Came, and went, in public silence — even from Senate Democrats frustrated by the Biden administration’s blowing past some of the checkpoints that would give Congress more of a say in the United States’ deepening military engagement in the Middle East conflicts.
The Biden administration contends that nothing in the War Powers Resolution, or other deadlines, directives and laws, requires it to change its military support for Israel’s five-month-old war in Gaza, or two months of U.S. military strikes on the Houthis, or to submit to greater congressional oversight or control.
That’s left some frustrated Senate Democrats calibrating how far to go in confronting a president of their own party over his military authority.
Democrats are wary of undercutting Biden as he faces a difficult reelection campaign. Their ability to act is limited by their control of only one chamber, the Senate, where some Democrats — and many Republicans — back Biden’s military actions in the Middle East.
While Biden’s approach gives him more leeway in how he conducts U.S. military engagement since Hamas’ Oct. 7 attacks, it risks making any crisis deeper if things go badly wrong.

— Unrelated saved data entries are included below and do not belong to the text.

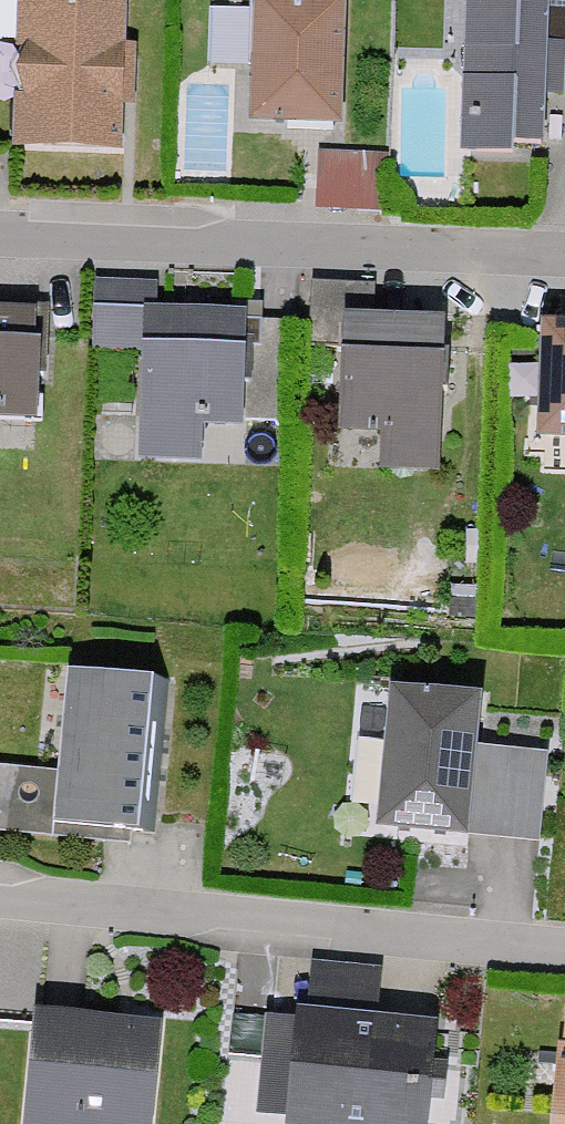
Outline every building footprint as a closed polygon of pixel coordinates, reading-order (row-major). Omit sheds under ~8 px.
[(9,14),(6,147),(110,149),(111,108),(123,108),(124,48),(113,48),(114,0),(0,0),(0,14),(9,14)] [(247,0),(246,0),(240,121),(331,125),(336,4),(247,0)] [(463,143),(513,145),(513,135),(544,136),(545,91),(563,91),(564,39),(543,39),(544,0),(466,0),(463,143)] [(374,162),(316,159),(313,212),(371,214),(374,162)] [(237,425),(242,313),(152,310),(153,285),(91,283),(88,357),(135,359),(131,458),(195,461),(196,423),(237,425)] [(427,472),(433,319),(366,317),(368,289),(307,287),(305,347),(335,348),(332,434),(342,434),(340,468),(427,472)] [(39,306),(0,306),(0,415),(27,416),(28,371),(38,371),(39,306)] [(244,421),(288,423),(292,330),(253,328),(252,348),(247,348),(244,421)] [(535,328),(535,443),(564,443),(564,328),(535,328)] [(170,683),(60,670),(42,819),(152,831),(170,683)] [(473,695),(381,686),(376,743),(352,741),(344,828),(532,844),(539,759),(468,753),(473,695)] [(425,1031),(396,1028),(397,1021),(374,1019),(376,1006),(367,1005),(369,977),(306,971),(302,1013),(291,1012),(281,1123),(416,1123),(425,1031)] [(561,993),(556,1054),(550,1054),(545,1123),(564,1123),(564,994),(561,993)] [(148,1028),(24,1017),(15,1123),(140,1123),(148,1028)]
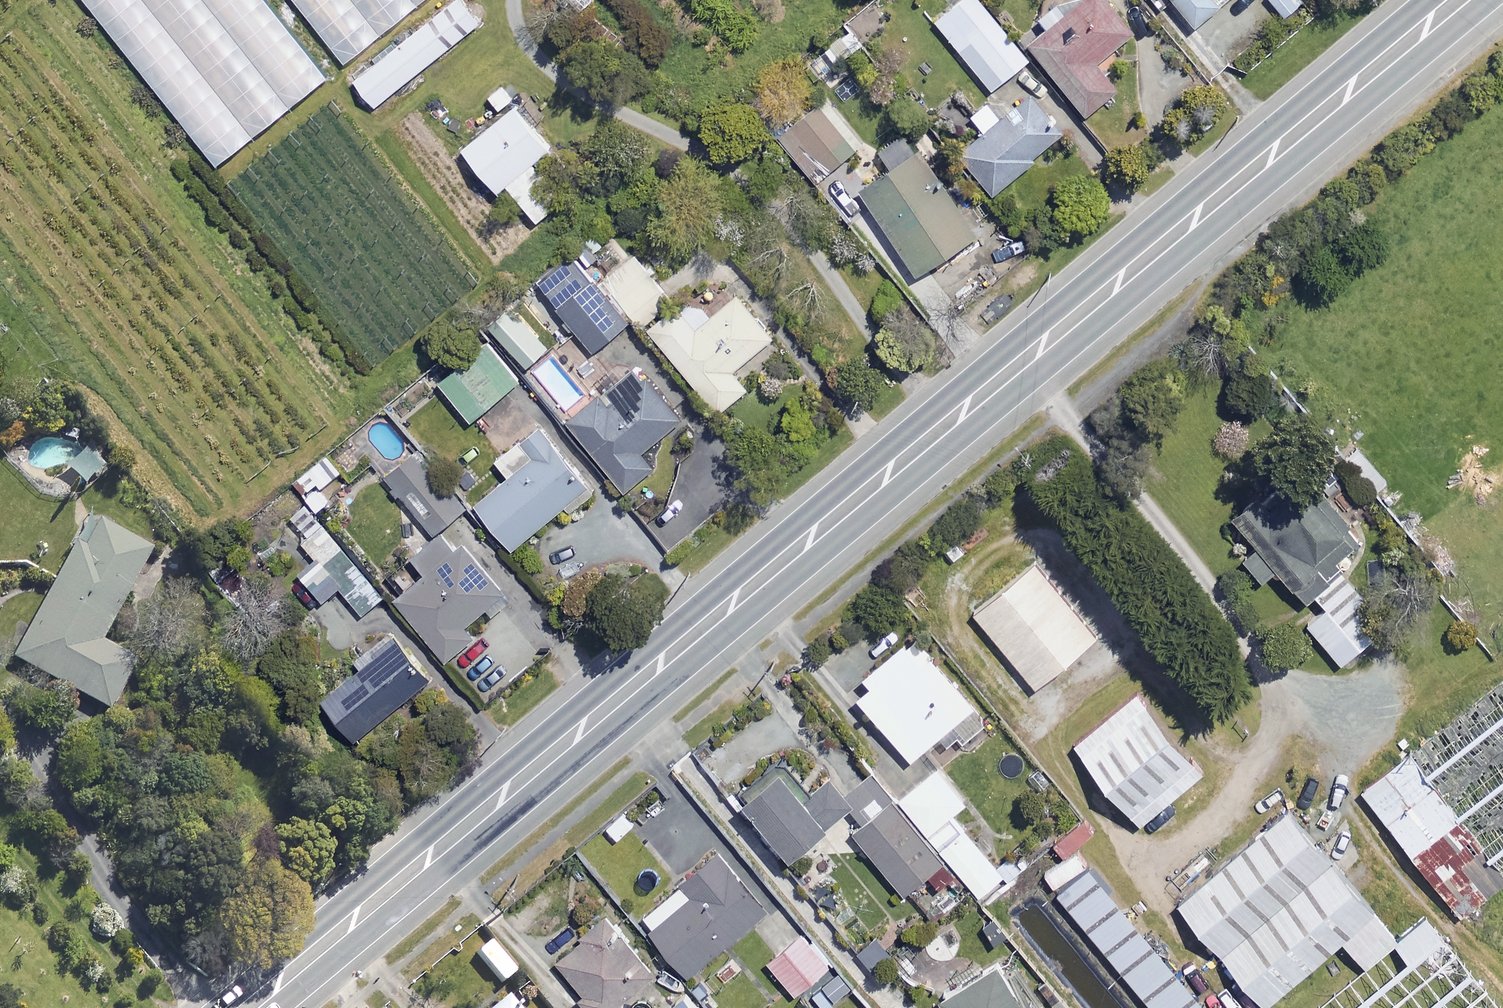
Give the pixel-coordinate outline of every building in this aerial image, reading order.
[(267,0),(84,0),(199,139),(220,164),(328,75),(267,0)] [(342,64),(421,0),(290,0),(342,64)] [(460,0),(450,0),(354,82),(376,109),(478,22),(460,0)] [(1027,60),(978,0),(957,0),(933,20),(959,52),(955,56),(987,94),(1027,60)] [(1104,0),(1083,0),(1069,12),(1061,2),(1038,20),(1047,30),(1027,46),(1085,116),(1115,91),(1094,65),(1132,34),(1104,0)] [(1195,27),(1226,0),(1172,0),(1195,27)] [(1030,158),(1061,134),(1032,96),(1000,120),(987,103),(970,116),(984,134),(960,153),(992,194),(1034,162),(1030,158)] [(556,156),(514,106),(462,150),(497,192),(505,185),(537,222),(560,202),(536,173),(556,156)] [(853,153),(816,107),(777,138),(814,185),(853,153)] [(974,238),(916,148),(860,184),(919,274),(974,238)] [(631,318),(573,253),(534,288),(593,352),(631,318)] [(772,337),(735,294),(695,329),(680,312),(652,335),(719,413),(747,389),(732,372),(772,337)] [(519,379),(485,341),(437,382),(471,421),(519,379)] [(645,449),(682,418),(639,367),(570,425),(626,492),(658,465),(645,449)] [(535,456),(478,505),(515,549),(590,485),(540,425),(522,441),(535,456)] [(462,509),(413,451),(386,474),(436,532),(462,509)] [(1316,567),(1325,579),(1341,567),(1336,560),(1358,544),(1318,492),(1304,474),(1271,499),(1263,505),(1258,499),(1234,517),(1258,549),(1238,565),(1255,586),(1278,568),(1292,585),(1316,567)] [(8,647),(10,663),(104,713),(133,658),(101,641),(151,548),(88,515),(36,614),(21,621),(13,631),(8,647)] [(521,581),(468,516),(407,565),(421,581),(399,599),(448,660),(476,637),(466,625),(487,607),(494,616),(511,602),(505,594),(521,581)] [(381,598),(338,544),(300,575),(321,602),(341,587),(362,613),(381,598)] [(1095,638),(1033,563),(972,614),(1034,688),(1095,638)] [(1388,625),(1342,572),(1313,596),(1323,608),(1305,623),(1341,665),(1388,625)] [(427,677),(395,638),(321,699),(353,738),(427,677)] [(920,666),(903,645),(864,678),(871,686),(857,698),(910,761),(973,708),(930,657),(920,666)] [(1459,921),(1502,886),(1502,870),(1502,869),(1502,868),(1502,678),(1357,793),(1363,800),(1459,921)] [(1201,773),(1134,694),(1072,746),(1138,826),(1201,773)] [(994,866),(952,814),(966,802),(938,768),(895,802),(873,774),(845,797),(867,823),(854,834),(903,894),(928,874),(942,893),(961,877),(977,897),(1002,876),(994,866)] [(800,797),(780,772),(743,801),(790,858),(852,808),(826,776),(800,797)] [(1221,956),(1330,864),(1286,811),(1177,904),(1221,956)] [(1093,830),(1081,817),(1059,837),(1070,850),(1093,830)] [(767,908),(716,850),(640,918),(691,975),(767,908)] [(1085,865),(1076,851),(1050,866),(1059,881),(1085,865)] [(994,866),(1002,876),(1008,884),(1023,872),(1009,854),(994,866)] [(1056,896),(1152,1007),(1216,1007),(1093,864),(1056,896)] [(1330,864),(1221,956),(1263,1006),(1342,940),(1364,966),(1395,940),(1350,887),(1330,864)] [(605,914),(549,959),(588,1007),(612,1007),(654,975),(605,914)] [(1426,916),(1313,1007),(1501,1007),(1426,916)] [(873,933),(854,951),(878,977),(897,959),(873,933)] [(830,965),(804,934),(770,962),(796,993),(830,965)] [(1000,963),(943,996),(950,1007),(1026,1007),(1000,963)] [(838,969),(820,984),(837,1006),(856,991),(838,969)] [(681,996),(666,1007),(691,1007),(681,996)] [(504,1000),(494,1007),(511,1007),(504,1000)]
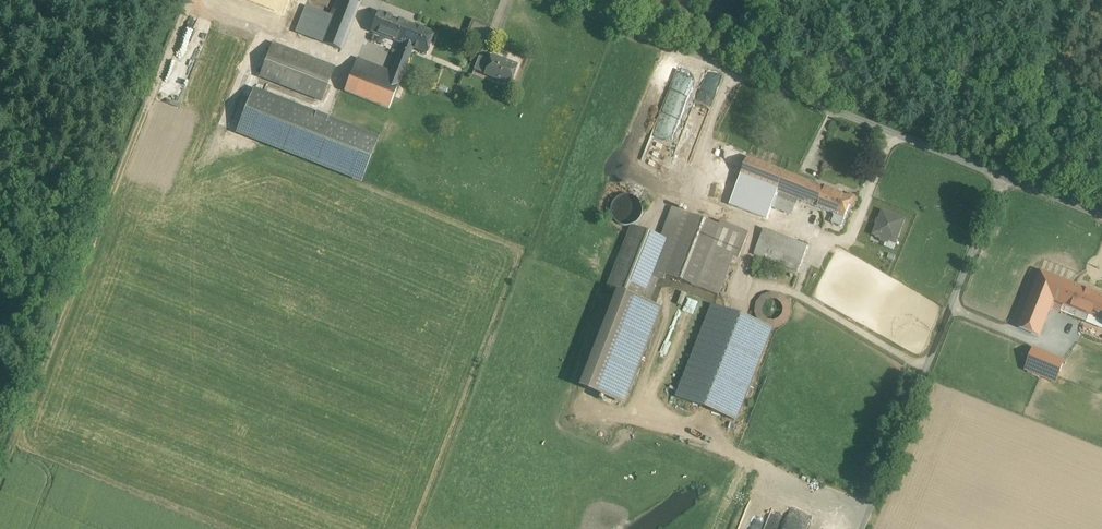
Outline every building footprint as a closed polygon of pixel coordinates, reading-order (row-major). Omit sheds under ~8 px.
[(225,5),(282,25),(287,10),(258,0),(227,0),(225,5)] [(321,42),(341,50),(359,5),(345,0),(337,0),(331,16),(321,42)] [(331,16),(307,7),(296,33),(321,42),(331,16)] [(417,28),(379,13),(372,32),(403,44),(409,46),(417,28)] [(434,34),(417,28),(409,46),(413,48),(426,53),(434,34)] [(184,87),(201,45),(184,38),(167,80),(184,87)] [(409,46),(403,44),(391,72),(402,76),(413,48),(409,46)] [(334,69),(273,45),(260,77),(321,101),(334,69)] [(490,61),(479,57),(474,70),(482,73),(483,69),(486,71),(490,61)] [(517,67),(492,57),(490,61),(486,71),(495,74),(495,75),(496,79),(501,81),(504,80),(511,82),(517,67)] [(391,72),(357,59),(344,92),(389,109),(402,76),(391,72)] [(376,140),(255,92),(238,132),(360,180),(376,140)] [(786,173),(748,158),(729,206),(767,221),(772,208),(792,216),(799,200),(803,201),(810,183),(786,173)] [(825,189),(810,183),(803,201),(818,207),(825,189)] [(846,197),(825,189),(818,207),(835,214),(832,223),(841,226),(850,205),(851,206),(854,204),(856,199),(854,196),(850,194),(846,196),(846,197)] [(642,216),(643,210),(642,204),(639,199),(634,195),(628,194),(622,195),(617,199),(613,204),(612,210),(613,216),(617,221),(622,224),(628,226),(634,224),(639,221),(642,216)] [(690,214),(674,208),(662,239),(667,241),(653,276),(664,281),(666,276),(690,214)] [(904,218),(881,209),(873,233),(879,236),(880,239),(886,241),(889,240),(890,237),(896,239),(904,218)] [(720,226),(690,214),(666,276),(697,288),(713,247),(721,226),(720,226)] [(748,234),(721,223),(720,226),(721,226),(713,247),(734,256),(738,258),(748,234)] [(662,239),(633,227),(608,288),(643,302),(653,276),(667,241),(662,239)] [(808,247),(764,230),(754,254),(798,272),(808,247)] [(734,256),(713,247),(697,288),(718,296),(734,256)] [(1073,286),(1041,273),(1020,327),(1040,335),(1054,299),(1066,304),(1073,286)] [(1092,293),(1073,286),(1066,304),(1085,312),(1092,293)] [(1092,293),(1085,312),(1101,318),(1101,297),(1092,293)] [(690,325),(698,303),(684,297),(675,319),(690,325)] [(771,329),(714,307),(678,398),(735,420),(771,329)] [(1087,340),(1083,349),(1101,356),(1101,345),(1087,340)] [(1065,361),(1034,349),(1026,369),(1057,381),(1065,361)] [(764,528),(742,521),(739,528),(763,528),(764,528)]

James A. Siebens, leader of the Defense Strategy and Planning project at the Stimson Center in Washington, called it a “latent constitutional crisis.”
The Middle East conflicts have revived what’s been a long-running clash between presidents, who are the commanders in chief, and Congress, which holds the authority to stop and start wars, or lesser uses of military force, and controls their funding.